4 Responses to The Biggest Issues Being Discussed in Christianity Are All Connected

  1. Pingback: Thursday’s Links To Go | Tim Archer's Kitchen of Half-Baked Thoughts

  2. Ervin Denkins says:

    Powerful post, alright. The reason we don’t like to talk about much of this is because it is uncomfortable to admit to the presence of “the elephant.” And we fear honest dialog about multi-culturalism in some regards. The recent issue of the Christian Chronical was interesting in its survey about teenagers and what they want. Their perspective is definitely worth examining, but some things are beyond them because of lack of experience and knowledge. Their spirituality is not being questioned, but some things you just can’t know until you “get there.” That’s why parents and other older folks are so necessary.

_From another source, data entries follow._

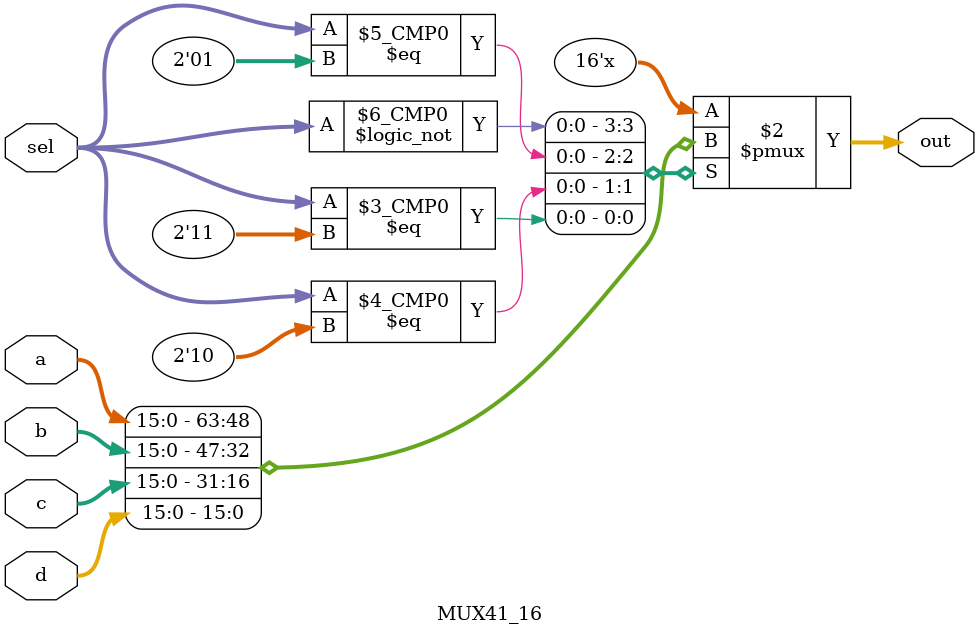
<source format=v>
module MUX41_16(out,sel,a,b,c,d);
  output[15:0] out;
  input[15:0] a,b,c,d;
  input [1:0] sel;
  reg [15:0] out;

  always@(sel or a or b or c or d)
      case(sel)
          2'b00: out=a;
          2'b01: out=b;
          2'b10: out=c; 
          2'b11: out=d;       
      endcase
endmodule
</source>
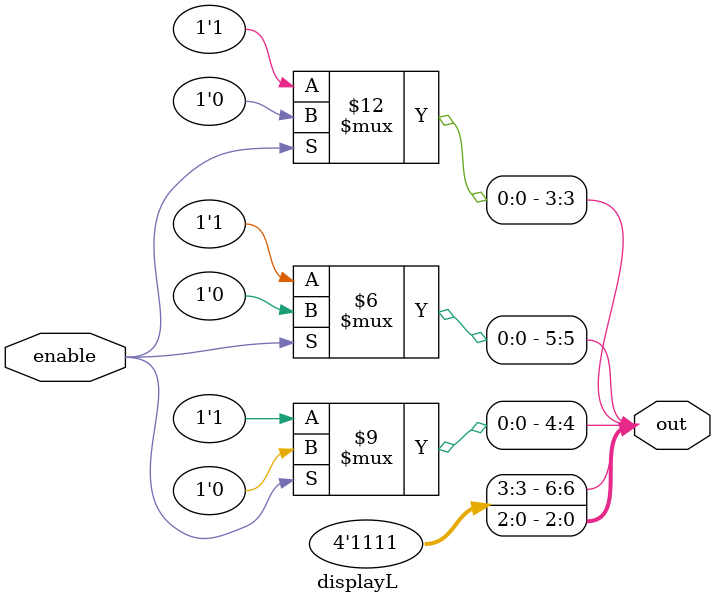
<source format=v>
module displayL(input enable, output reg [6:0] out);
	
	always @ (enable) begin 
		if(enable == 1) begin 
			out[0] = 1;
			out[1] = 1;
			out[2] = 1;
			out[3] = 0;
			out[4] = 0;
			out[5] = 0;
			out[6] = 1;
		end
		else begin 
			out[0] = 1;
			out[1] = 1;
			out[2] = 1;
			out[3] = 1;
			out[4] = 1;
			out[5] = 1;
			out[6] = 1;
		end
	end
	
endmodule

</source>
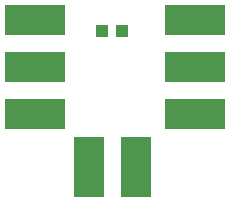
<source format=gbr>
G04 EAGLE Gerber X2 export*
%TF.Part,Single*%
%TF.FileFunction,Paste,Top*%
%TF.FilePolarity,Positive*%
%TF.GenerationSoftware,Autodesk,EAGLE,9.1.0*%
%TF.CreationDate,2018-11-28T00:37:37Z*%
G75*
%MOMM*%
%FSLAX34Y34*%
%LPD*%
%AMOC8*
5,1,8,0,0,1.08239X$1,22.5*%
G01*
%ADD10R,1.000000X1.100000*%
%ADD11R,2.540000X5.080000*%
%ADD12R,5.080000X2.540000*%


D10*
X96500Y155000D03*
X113500Y155000D03*
D11*
X125000Y40000D03*
X85000Y40000D03*
D12*
X175000Y165000D03*
X175000Y125000D03*
X175000Y85000D03*
X40000Y165000D03*
X40000Y125000D03*
X40000Y85000D03*
M02*

</source>
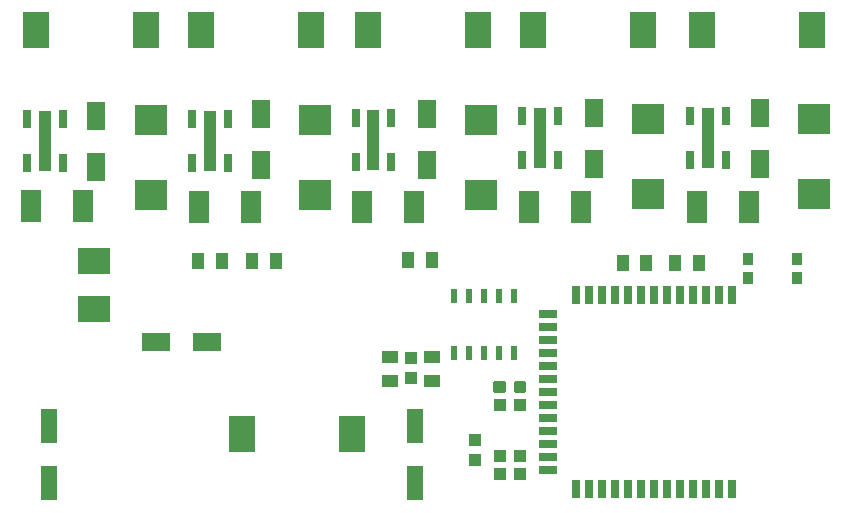
<source format=gbr>
G04 EAGLE Gerber RS-274X export*
G75*
%MOMM*%
%FSLAX34Y34*%
%LPD*%
%INSolderpaste Top*%
%IPPOS*%
%AMOC8*
5,1,8,0,0,1.08239X$1,22.5*%
G01*
%ADD10R,0.700000X1.500000*%
%ADD11R,1.000000X5.200000*%
%ADD12R,2.200000X3.100000*%
%ADD13R,1.550000X2.350000*%
%ADD14R,1.800000X2.700000*%
%ADD15R,2.700000X2.550000*%
%ADD16R,0.650000X1.500000*%
%ADD17R,1.500000X0.650000*%
%ADD18R,1.100000X1.400000*%
%ADD19R,1.100000X1.000000*%
%ADD20R,1.400000X3.000000*%
%ADD21R,2.350000X1.550000*%
%ADD22R,1.400000X1.100000*%
%ADD23R,1.000000X1.100000*%
%ADD24R,2.794000X2.286000*%
%ADD25R,0.508000X1.270000*%
%ADD26C,0.300000*%
%ADD27R,0.900000X1.000000*%


D10*
X64530Y394420D03*
X34530Y394420D03*
X64530Y357420D03*
X34530Y357420D03*
D11*
X49530Y375920D03*
D12*
X42400Y469900D03*
X135400Y469900D03*
D13*
X92710Y354420D03*
X92710Y397420D03*
D14*
X81690Y321310D03*
X37690Y321310D03*
D15*
X139700Y393650D03*
X139700Y330250D03*
D10*
X342660Y395690D03*
X312660Y395690D03*
X342660Y358690D03*
X312660Y358690D03*
D11*
X327660Y377190D03*
D12*
X323070Y469900D03*
X416070Y469900D03*
D13*
X373380Y355690D03*
X373380Y398690D03*
D14*
X362360Y320040D03*
X318360Y320040D03*
D15*
X419100Y393650D03*
X419100Y330250D03*
D10*
X204230Y394420D03*
X174230Y394420D03*
X204230Y357420D03*
X174230Y357420D03*
D11*
X189230Y375920D03*
D12*
X182100Y469900D03*
X275100Y469900D03*
D13*
X232410Y355690D03*
X232410Y398690D03*
D14*
X223930Y320040D03*
X179930Y320040D03*
D15*
X278130Y393650D03*
X278130Y330250D03*
D10*
X483630Y396960D03*
X453630Y396960D03*
X483630Y359960D03*
X453630Y359960D03*
D11*
X468630Y378460D03*
D12*
X462770Y469900D03*
X555770Y469900D03*
D13*
X514350Y356960D03*
X514350Y399960D03*
D14*
X503330Y320040D03*
X459330Y320040D03*
D15*
X560070Y394920D03*
X560070Y331520D03*
D10*
X625870Y396960D03*
X595870Y396960D03*
X625870Y359960D03*
X595870Y359960D03*
D11*
X610870Y378460D03*
D12*
X606280Y469900D03*
X699280Y469900D03*
D13*
X655320Y356960D03*
X655320Y399960D03*
D14*
X645570Y320040D03*
X601570Y320040D03*
D15*
X701040Y394920D03*
X701040Y331520D03*
D16*
X619940Y245590D03*
X608940Y245590D03*
X597940Y245590D03*
X586940Y245590D03*
X575940Y245590D03*
X564940Y245590D03*
X553940Y245590D03*
X542940Y245590D03*
X531940Y245590D03*
X520940Y245590D03*
X509940Y245590D03*
X498940Y245590D03*
D17*
X475440Y229390D03*
X475440Y218390D03*
X475440Y207390D03*
X475440Y196390D03*
X475440Y185390D03*
X475440Y174390D03*
X475440Y163390D03*
D16*
X630940Y245590D03*
X619940Y81690D03*
X608940Y81690D03*
X597940Y81690D03*
X586940Y81690D03*
X575940Y81690D03*
X564940Y81690D03*
X553940Y81690D03*
X542940Y81690D03*
X531940Y81690D03*
X520940Y81690D03*
X509940Y81690D03*
X498940Y81690D03*
X630940Y81690D03*
D17*
X475440Y152390D03*
X475440Y141390D03*
X475440Y130390D03*
X475440Y119390D03*
X475440Y108390D03*
X475440Y97390D03*
D18*
X179230Y274320D03*
X199230Y274320D03*
X357030Y275590D03*
X377030Y275590D03*
X224950Y274320D03*
X244950Y274320D03*
X538640Y273050D03*
X558640Y273050D03*
X603090Y273050D03*
X583090Y273050D03*
D19*
X451730Y109220D03*
X434730Y109220D03*
X451730Y93980D03*
X434730Y93980D03*
D12*
X216390Y128270D03*
X309390Y128270D03*
D20*
X363220Y134490D03*
X363220Y86490D03*
D21*
X186600Y205740D03*
X143600Y205740D03*
D20*
X53340Y86490D03*
X53340Y134490D03*
D22*
X341630Y192880D03*
X341630Y172880D03*
X377190Y172880D03*
X377190Y192880D03*
D23*
X359410Y192650D03*
X359410Y175650D03*
D24*
X91440Y274460D03*
X91440Y233540D03*
D23*
X414020Y122800D03*
X414020Y105800D03*
D25*
X421640Y196850D03*
X408940Y196850D03*
X396240Y196850D03*
X434340Y196850D03*
X447040Y196850D03*
X447040Y245110D03*
X434340Y245110D03*
X421640Y245110D03*
X408940Y245110D03*
X396240Y245110D03*
D26*
X437960Y171140D02*
X437960Y164140D01*
X430960Y164140D01*
X430960Y171140D01*
X437960Y171140D01*
X437960Y166990D02*
X430960Y166990D01*
X430960Y169840D02*
X437960Y169840D01*
X455500Y171140D02*
X455500Y164140D01*
X448500Y164140D01*
X448500Y171140D01*
X455500Y171140D01*
X455500Y166990D02*
X448500Y166990D01*
X448500Y169840D02*
X455500Y169840D01*
D27*
X644980Y259970D03*
X644980Y275970D03*
X685980Y275970D03*
X685980Y259970D03*
D19*
X451730Y152400D03*
X434730Y152400D03*
M02*

</source>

It was said that we are too judgmental, and that may be true; but, Jesus warned us that even in compassionate ministering and teaching the world will be judgmental.
    The road is long, and we are work in progress until we are dedicated to being “all in” in commitment and practice to discipleship and to GOD’s eternal purpose.

  3. Jim says:

    While parents and older people may be needed, they need to understand that today’s world is different. I know of very few older people who understand that. Also, older people need to try to understand what is going on today. Most either throw their hands up in the air and say the matter is too complicated to learn about or just immediately decide that they cannot understand the younger generation. If all would try to understand each other, then things might be better. Why would 1 service per month directed towards a highly relevant topic that affects the younger generations be unacceptable. Have a sermon which is entirely answers to questions that people have. Have a businessman or lawyer give the sermon. Ministers sometimes have a problem understanding the problems faced by people today.